Nuestro MedioRural pretende avanzar creando un discurso que se mueve por y desde las orillas. No nos interesa plantear un redescubrimiento de lo pasado como si fuera una figura folclórica, con un olor a pachulí chauvinista y simplón. Ni tampoco pretendemos definir a lo urbano como un escenario digno de los laberintos de Kafka, habitados sólo por las fieras, los políticos y los burócratas. Nuestra propuesta, humilde, se justifica en la búsqueda de los relieves e imperfecciones presentes en las orillas; pretende contar historias que transiten en ese limbo de la realidad: donde no podemos dejar de ser lo que fuimos -ese espacio solitario que descubre Caicedo- pero donde tampoco podemos deshacernos del todo de nuestras aspiraciones vergonzosas, mundanas, ambiciosas y urbanamente educadas.
El epitafio de esta bienvenida, del cartel que salta a la vista al abrir nuestra publicación, no podría ser de otro que de Pablo de Rokha, ese totem inabarcable, el buey verborreico, poseedor en sí de un “contra sentido absoluto”5; por un lado, la voz más arcaica y, por el otro, campeón erudito y capataz crítico de un mundo que se movía demasiado lejos de su tierra de piedra.

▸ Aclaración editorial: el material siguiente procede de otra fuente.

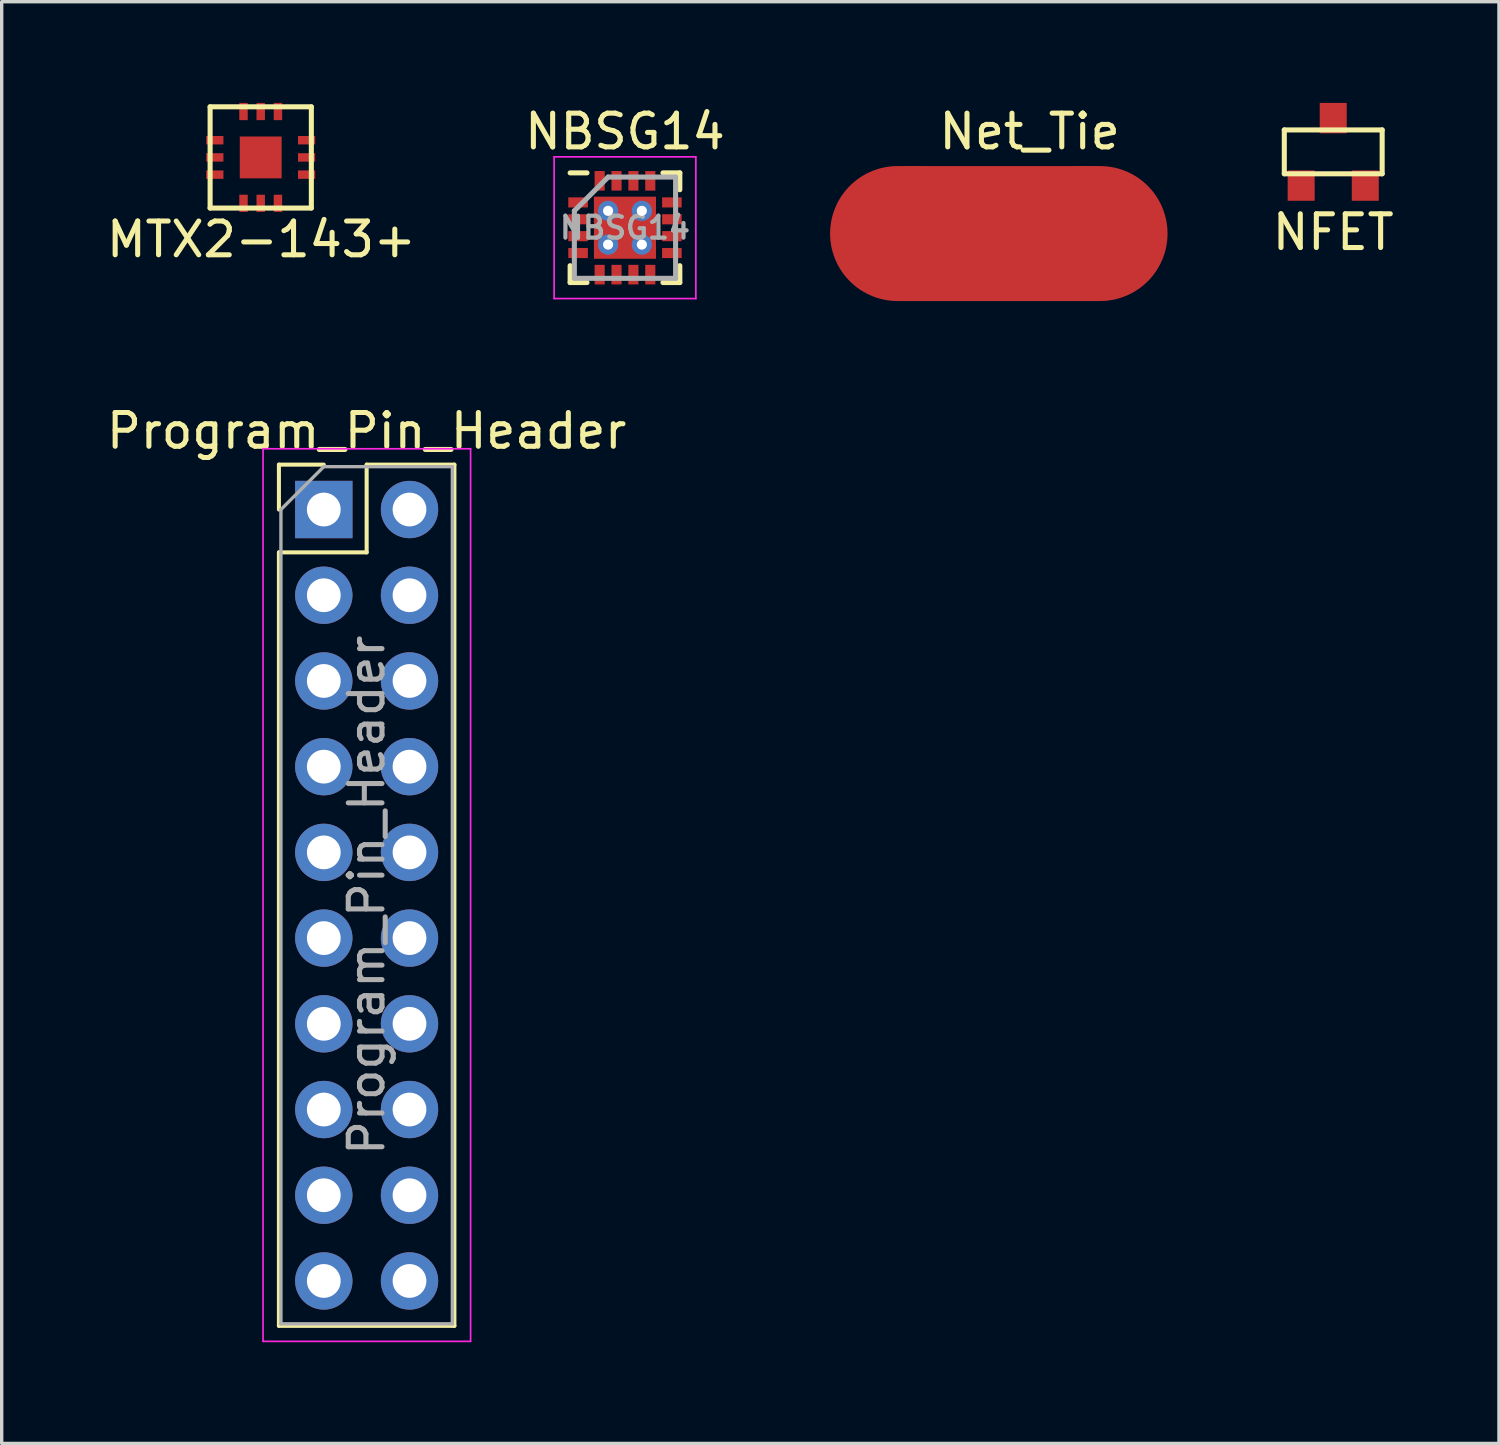
<source format=kicad_pcb>
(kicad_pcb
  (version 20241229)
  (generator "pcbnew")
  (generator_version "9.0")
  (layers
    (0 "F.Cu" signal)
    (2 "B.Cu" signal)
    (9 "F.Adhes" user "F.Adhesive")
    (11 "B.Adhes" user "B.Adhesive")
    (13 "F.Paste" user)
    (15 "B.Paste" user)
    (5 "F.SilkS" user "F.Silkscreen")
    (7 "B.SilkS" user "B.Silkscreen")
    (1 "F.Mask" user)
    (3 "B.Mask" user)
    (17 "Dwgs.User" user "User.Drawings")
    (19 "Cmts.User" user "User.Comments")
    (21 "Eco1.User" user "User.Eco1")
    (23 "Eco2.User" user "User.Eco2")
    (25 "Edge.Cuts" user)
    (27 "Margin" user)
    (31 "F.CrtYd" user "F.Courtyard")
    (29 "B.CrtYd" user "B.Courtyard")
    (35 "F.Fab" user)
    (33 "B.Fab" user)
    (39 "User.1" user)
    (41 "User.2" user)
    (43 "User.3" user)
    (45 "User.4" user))
  (footprint "Program_Pin_Header"
    (layer "F.Cu")
    (at 6.545 12.049)
    (property "Reference" "Program_Pin_Header" (at 1.27 -2.33 0) (layer "F.SilkS") (effects (font (size 1 1) (thickness 0.15))))
    (attr through_hole)
    (fp_line (start -1.33 -1.33) (end 0 -1.33) (stroke (width 0.12) (type solid)) (layer "F.SilkS"))
    (fp_line (start -1.33 0) (end -1.33 -1.33) (stroke (width 0.12) (type solid)) (layer "F.SilkS"))
    (fp_line (start -1.33 1.27) (end -1.33 24.19) (stroke (width 0.12) (type solid)) (layer "F.SilkS"))
    (fp_line (start -1.33 1.27) (end 1.27 1.27) (stroke (width 0.12) (type solid)) (layer "F.SilkS"))
    (fp_line (start -1.33 24.19) (end 3.87 24.19) (stroke (width 0.12) (type solid)) (layer "F.SilkS"))
    (fp_line (start 1.27 -1.33) (end 3.87 -1.33) (stroke (width 0.12) (type solid)) (layer "F.SilkS"))
    (fp_line (start 1.27 1.27) (end 1.27 -1.33) (stroke (width 0.12) (type solid)) (layer "F.SilkS"))
    (fp_line (start 3.87 -1.33) (end 3.87 24.19) (stroke (width 0.12) (type solid)) (layer "F.SilkS"))
    (fp_line (start -1.8 -1.8) (end -1.8 24.65) (stroke (width 0.05) (type solid)) (layer "F.CrtYd"))
    (fp_line (start -1.8 24.65) (end 4.35 24.65) (stroke (width 0.05) (type solid)) (layer "F.CrtYd"))
    (fp_line (start 4.35 -1.8) (end -1.8 -1.8) (stroke (width 0.05) (type solid)) (layer "F.CrtYd"))
    (fp_line (start 4.35 24.65) (end 4.35 -1.8) (stroke (width 0.05) (type solid)) (layer "F.CrtYd"))
    (fp_line (start -1.27 0) (end 0 -1.27) (stroke (width 0.1) (type solid)) (layer "F.Fab"))
    (fp_line (start -1.27 24.13) (end -1.27 0) (stroke (width 0.1) (type solid)) (layer "F.Fab"))
    (fp_line (start 0 -1.27) (end 3.81 -1.27) (stroke (width 0.1) (type solid)) (layer "F.Fab"))
    (fp_line (start 3.81 -1.27) (end 3.81 24.13) (stroke (width 0.1) (type solid)) (layer "F.Fab"))
    (fp_line (start 3.81 24.13) (end -1.27 24.13) (stroke (width 0.1) (type solid)) (layer "F.Fab"))
    (fp_text user "${REFERENCE}" (at 1.27 11.43 90) (layer "F.Fab") (effects (font (size 1 1) (thickness 0.15))))
    (pad "1" thru_hole rect (at 0 0) (size 1.7 1.7) (drill 1) (layers "*.Cu" "*.Mask"))
    (pad "2" thru_hole oval (at 2.54 0) (size 1.7 1.7) (drill 1) (layers "*.Cu" "*.Mask"))
    (pad "3" thru_hole oval (at 0 2.54) (size 1.7 1.7) (drill 1) (layers "*.Cu" "*.Mask"))
    (pad "4" thru_hole oval (at 2.54 2.54) (size 1.7 1.7) (drill 1) (layers "*.Cu" "*.Mask"))
    (pad "5" thru_hole oval (at 0 5.08) (size 1.7 1.7) (drill 1) (layers "*.Cu" "*.Mask"))
    (pad "6" thru_hole oval (at 2.54 5.08) (size 1.7 1.7) (drill 1) (layers "*.Cu" "*.Mask"))
    (pad "7" thru_hole oval (at 0 7.62) (size 1.7 1.7) (drill 1) (layers "*.Cu" "*.Mask"))
    (pad "8" thru_hole oval (at 2.54 7.62) (size 1.7 1.7) (drill 1) (layers "*.Cu" "*.Mask"))
    (pad "9" thru_hole oval (at 0 10.16) (size 1.7 1.7) (drill 1) (layers "*.Cu" "*.Mask"))
    (pad "10" thru_hole oval (at 2.54 10.16) (size 1.7 1.7) (drill 1) (layers "*.Cu" "*.Mask"))
    (pad "11" thru_hole oval (at 0 12.7) (size 1.7 1.7) (drill 1) (layers "*.Cu" "*.Mask"))
    (pad "12" thru_hole oval (at 2.54 12.7) (size 1.7 1.7) (drill 1) (layers "*.Cu" "*.Mask"))
    (pad "13" thru_hole oval (at 0 15.24) (size 1.7 1.7) (drill 1) (layers "*.Cu" "*.Mask"))
    (pad "14" thru_hole oval (at 2.54 15.24) (size 1.7 1.7) (drill 1) (layers "*.Cu" "*.Mask"))
    (pad "15" thru_hole oval (at 0 17.78) (size 1.7 1.7) (drill 1) (layers "*.Cu" "*.Mask"))
    (pad "16" thru_hole oval (at 2.54 17.78) (size 1.7 1.7) (drill 1) (layers "*.Cu" "*.Mask"))
    (pad "17" thru_hole oval (at 0 20.32) (size 1.7 1.7) (drill 1) (layers "*.Cu" "*.Mask"))
    (pad "18" thru_hole oval (at 2.54 20.32) (size 1.7 1.7) (drill 1) (layers "*.Cu" "*.Mask"))
    (pad "19" thru_hole oval (at 0 22.86) (size 1.7 1.7) (drill 1) (layers "*.Cu" "*.Mask"))
    (pad "20" thru_hole oval (at 2.54 22.86) (size 1.7 1.7) (drill 1) (layers "*.Cu" "*.Mask")))
  (footprint "NFET"
    (layer "F.Cu")
    (at 36.458 1.45)
    (property "Reference" "NFET" (at 0 2.38 0) (layer "F.SilkS") (effects (font (size 1 1) (thickness 0.15))))
    (attr through_hole)
    (fp_line (start -1.45 -0.65) (end -1.45 0.65) (stroke (width 0.15) (type solid)) (layer "F.SilkS"))
    (fp_line (start -1.45 0.65) (end 1.45 0.65) (stroke (width 0.15) (type solid)) (layer "F.SilkS"))
    (fp_line (start 1.45 -0.65) (end -1.45 -0.65) (stroke (width 0.15) (type solid)) (layer "F.SilkS"))
    (fp_line (start 1.45 0.65) (end 1.45 -0.65) (stroke (width 0.15) (type solid)) (layer "F.SilkS"))
    (pad "1" smd rect (at 0 -1) (size 0.8 0.9) (layers "F.Cu" "F.Mask" "F.Paste"))
    (pad "2" smd rect (at -0.95 1) (size 0.8 0.9) (layers "F.Cu" "F.Mask" "F.Paste"))
    (pad "3" smd rect (at 0.95 1) (size 0.8 0.9) (layers "F.Cu" "F.Mask" "F.Paste")))
  (footprint "NBSG14"
    (layer "F.Cu")
    (at 15.47 3.698)
    (property "Reference" "NBSG14" (at 0 -2.85 0) (layer "F.SilkS") (effects (font (size 1 1) (thickness 0.15))))
    (attr smd)
    (fp_line (start -1.625 -1.625) (end -1.125 -1.625) (stroke (width 0.15) (type solid)) (layer "F.SilkS"))
    (fp_line (start -1.625 1.625) (end -1.625 1.125) (stroke (width 0.15) (type solid)) (layer "F.SilkS"))
    (fp_line (start -1.625 1.625) (end -1.125 1.625) (stroke (width 0.15) (type solid)) (layer "F.SilkS"))
    (fp_line (start 1.625 -1.625) (end 1.125 -1.625) (stroke (width 0.15) (type solid)) (layer "F.SilkS"))
    (fp_line (start 1.625 -1.625) (end 1.625 -1.125) (stroke (width 0.15) (type solid)) (layer "F.SilkS"))
    (fp_line (start 1.625 1.625) (end 1.125 1.625) (stroke (width 0.15) (type solid)) (layer "F.SilkS"))
    (fp_line (start 1.625 1.625) (end 1.625 1.125) (stroke (width 0.15) (type solid)) (layer "F.SilkS"))
    (fp_line (start -2.1 -2.1) (end -2.1 2.1) (stroke (width 0.05) (type solid)) (layer "F.CrtYd"))
    (fp_line (start -2.1 -2.1) (end 2.1 -2.1) (stroke (width 0.05) (type solid)) (layer "F.CrtYd"))
    (fp_line (start -2.1 2.1) (end 2.1 2.1) (stroke (width 0.05) (type solid)) (layer "F.CrtYd"))
    (fp_line (start 2.1 -2.1) (end 2.1 2.1) (stroke (width 0.05) (type solid)) (layer "F.CrtYd"))
    (fp_line (start -1.5 -0.5) (end -0.5 -1.5) (stroke (width 0.15) (type solid)) (layer "F.Fab"))
    (fp_line (start -1.5 1.5) (end -1.5 -0.5) (stroke (width 0.15) (type solid)) (layer "F.Fab"))
    (fp_line (start -0.5 -1.5) (end 1.5 -1.5) (stroke (width 0.15) (type solid)) (layer "F.Fab"))
    (fp_line (start 1.5 -1.5) (end 1.5 1.5) (stroke (width 0.15) (type solid)) (layer "F.Fab"))
    (fp_line (start 1.5 1.5) (end -1.5 1.5) (stroke (width 0.15) (type solid)) (layer "F.Fab"))
    (fp_text user "${REFERENCE}" (at 0 0 0) (layer "F.Fab") (effects (font (size 0.65 0.65) (thickness 0.125))))
    (pad "" smd rect (at -0.5 -0.5) (size 0.73 0.73) (layers "F.Paste"))
    (pad "" smd rect (at -0.5 0.5) (size 0.73 0.73) (layers "F.Paste"))
    (pad "" smd rect (at 0.5 -0.5) (size 0.73 0.73) (layers "F.Paste"))
    (pad "" smd rect (at 0.5 0.5) (size 0.73 0.73) (layers "F.Paste"))
    (pad "1" smd rect (at -1.39 -0.75) (size 0.58 0.3) (layers "F.Cu" "F.Mask" "F.Paste"))
    (pad "2" smd rect (at -1.39 -0.25) (size 0.58 0.3) (layers "F.Cu" "F.Mask" "F.Paste"))
    (pad "3" smd rect (at -1.39 0.25) (size 0.58 0.3) (layers "F.Cu" "F.Mask" "F.Paste"))
    (pad "4" smd rect (at -1.39 0.75) (size 0.58 0.3) (layers "F.Cu" "F.Mask" "F.Paste"))
    (pad "5" smd rect (at -0.75 1.39 90) (size 0.58 0.3) (layers "F.Cu" "F.Mask" "F.Paste"))
    (pad "6" smd rect (at -0.25 1.39 90) (size 0.58 0.3) (layers "F.Cu" "F.Mask" "F.Paste"))
    (pad "7" smd rect (at 0.25 1.39 90) (size 0.58 0.3) (layers "F.Cu" "F.Mask" "F.Paste"))
    (pad "8" smd rect (at 0.75 1.39 90) (size 0.58 0.3) (layers "F.Cu" "F.Mask" "F.Paste"))
    (pad "9" smd rect (at 1.39 0.75) (size 0.58 0.3) (layers "F.Cu" "F.Mask" "F.Paste"))
    (pad "10" smd rect (at 1.39 0.25) (size 0.58 0.3) (layers "F.Cu" "F.Mask" "F.Paste"))
    (pad "11" smd rect (at 1.39 -0.25) (size 0.58 0.3) (layers "F.Cu" "F.Mask" "F.Paste"))
    (pad "12" smd rect (at 1.39 -0.75) (size 0.58 0.3) (layers "F.Cu" "F.Mask" "F.Paste"))
    (pad "13" smd rect (at 0.75 -1.39 90) (size 0.58 0.3) (layers "F.Cu" "F.Mask" "F.Paste"))
    (pad "14" smd rect (at 0.25 -1.39 90) (size 0.58 0.3) (layers "F.Cu" "F.Mask" "F.Paste"))
    (pad "15" smd rect (at -0.25 -1.39 90) (size 0.58 0.3) (layers "F.Cu" "F.Mask" "F.Paste"))
    (pad "16" smd rect (at -0.75 -1.39 90) (size 0.58 0.3) (layers "F.Cu" "F.Mask" "F.Paste"))
    (pad "16" thru_hole circle (at -0.5 -0.5) (size 0.6 0.6) (drill 0.3) (layers "*.Cu"))
    (pad "16" thru_hole circle (at -0.5 0.5) (size 0.6 0.6) (drill 0.3) (layers "*.Cu"))
    (pad "16" smd rect (at 0 0) (size 1.84 1.84) (layers "F.Cu" "F.Mask"))
    (pad "16" thru_hole circle (at 0.5 -0.5 90) (size 0.6 0.6) (drill 0.3) (layers "*.Cu"))
    (pad "16" thru_hole circle (at 0.5 0.5) (size 0.6 0.6) (drill 0.3) (layers "*.Cu")))
  (footprint "Net_Tie"
    (layer "F.Cu")
    (at 26.548 3.871)
    (property "Reference" "Net_Tie" (at 0.914 -3.023 0) (layer "F.SilkS") (effects (font (size 1 1) (thickness 0.15))))
    (attr through_hole)
    (fp_line (start -3 0) (end 3 0) (stroke (width 4) (type solid)) (layer "F.Cu"))
    (pad "1" smd circle (at 2.54 0) (size 4 4) (layers "F.Cu" "F.Mask" "F.Paste"))
    (pad "2" smd circle (at -2.54 0) (size 4 4) (layers "F.Cu")))
  (footprint "MTX2-143+"
    (layer "F.Cu")
    (at 4.676 1.615)
    (property "Reference" "MTX2-143+" (at 0.02 2.43 0) (layer "F.SilkS") (effects (font (size 1 1) (thickness 0.15))))
    (attr through_hole)
    (fp_line (start -1.5 -1.5) (end -1.5 1.5) (stroke (width 0.15) (type solid)) (layer "F.SilkS"))
    (fp_line (start -1.5 1.5) (end 1.5 1.5) (stroke (width 0.15) (type solid)) (layer "F.SilkS"))
    (fp_line (start 1.5 -1.5) (end -1.5 -1.5) (stroke (width 0.15) (type solid)) (layer "F.SilkS"))
    (fp_line (start 1.5 1.5) (end 1.5 -1.5) (stroke (width 0.15) (type solid)) (layer "F.SilkS"))
    (pad "1" smd rect (at -1.36 0.51) (size 0.51 0.25) (layers "F.Cu" "F.Mask"))
    (pad "2" smd rect (at -1.36 0) (size 0.51 0.25) (layers "F.Cu" "F.Mask"))
    (pad "3" smd rect (at -1.36 -0.51) (size 0.51 0.25) (layers "F.Cu" "F.Mask"))
    (pad "4" smd rect (at -0.51 -1.36) (size 0.25 0.51) (layers "F.Cu" "F.Mask"))
    (pad "5" smd rect (at 0 -1.36) (size 0.25 0.51) (layers "F.Cu" "F.Mask"))
    (pad "6" smd rect (at 0.51 -1.36) (size 0.25 0.51) (layers "F.Cu" "F.Mask"))
    (pad "7" smd rect (at 1.36 -0.51) (size 0.51 0.25) (layers "F.Cu" "F.Mask"))
    (pad "8" smd rect (at 1.36 0) (size 0.51 0.25) (layers "F.Cu" "F.Mask"))
    (pad "9" smd rect (at 1.36 0.51) (size 0.51 0.25) (layers "F.Cu" "F.Mask"))
    (pad "10" smd rect (at 0 0) (size 1.24 1.24) (layers "F.Cu" "F.Mask"))
    (pad "10" smd rect (at 0.51 1.36) (size 0.25 0.51) (layers "F.Cu" "F.Mask"))
    (pad "11" smd rect (at 0 1.36) (size 0.25 0.51) (layers "F.Cu" "F.Mask"))
    (pad "12" smd rect (at -0.51 1.36) (size 0.25 0.51) (layers "F.Cu" "F.Mask")))
  (gr_rect
    (start -3 -3)
    (end 41.369 39.724)
    (stroke (width 0.1) (type default))
    (fill no)
    (layer "Edge.Cuts")))
</source>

Como todo de Rokha, este canto, no puede ser a medias tintas:
“El mundo no lo entiendo, soy yo mismo
las montañas, el mar, la agricultura,
pues mi intuición procrea un magnetismo
entre el paisaje y la literatura.
Los anchos ríos hondos en mi abismo,
al arrastrar pedazos de locura,
van por adentro del metabolismo,
como el veneno por la mordedura.
Relincha un potro en mi vocabulario,
y antiguas norias dan un son agrario,
como un novillo, a la imagen tallada.
Un gran lagar nacional hierve adentro,
y cuando busco lo inmenso lo encuentro
en la voz popular de tu mirada”6.
1 Andrés Caicedo, Ojo al Cine, 2009.
2 Henri Lefebre, De lo Rural a lo Urbano, 1978.1 Andrés Caicedo, Ojo al Cine, 2009.
3 Manuel Rojas, Sombras contra el muro, 1973.
4 Beatriz Sarlo. Borges, un escritor en las orillas, 1995.
5 Pablo de Rokha. Escritura de Raimundo Contreras, 2008.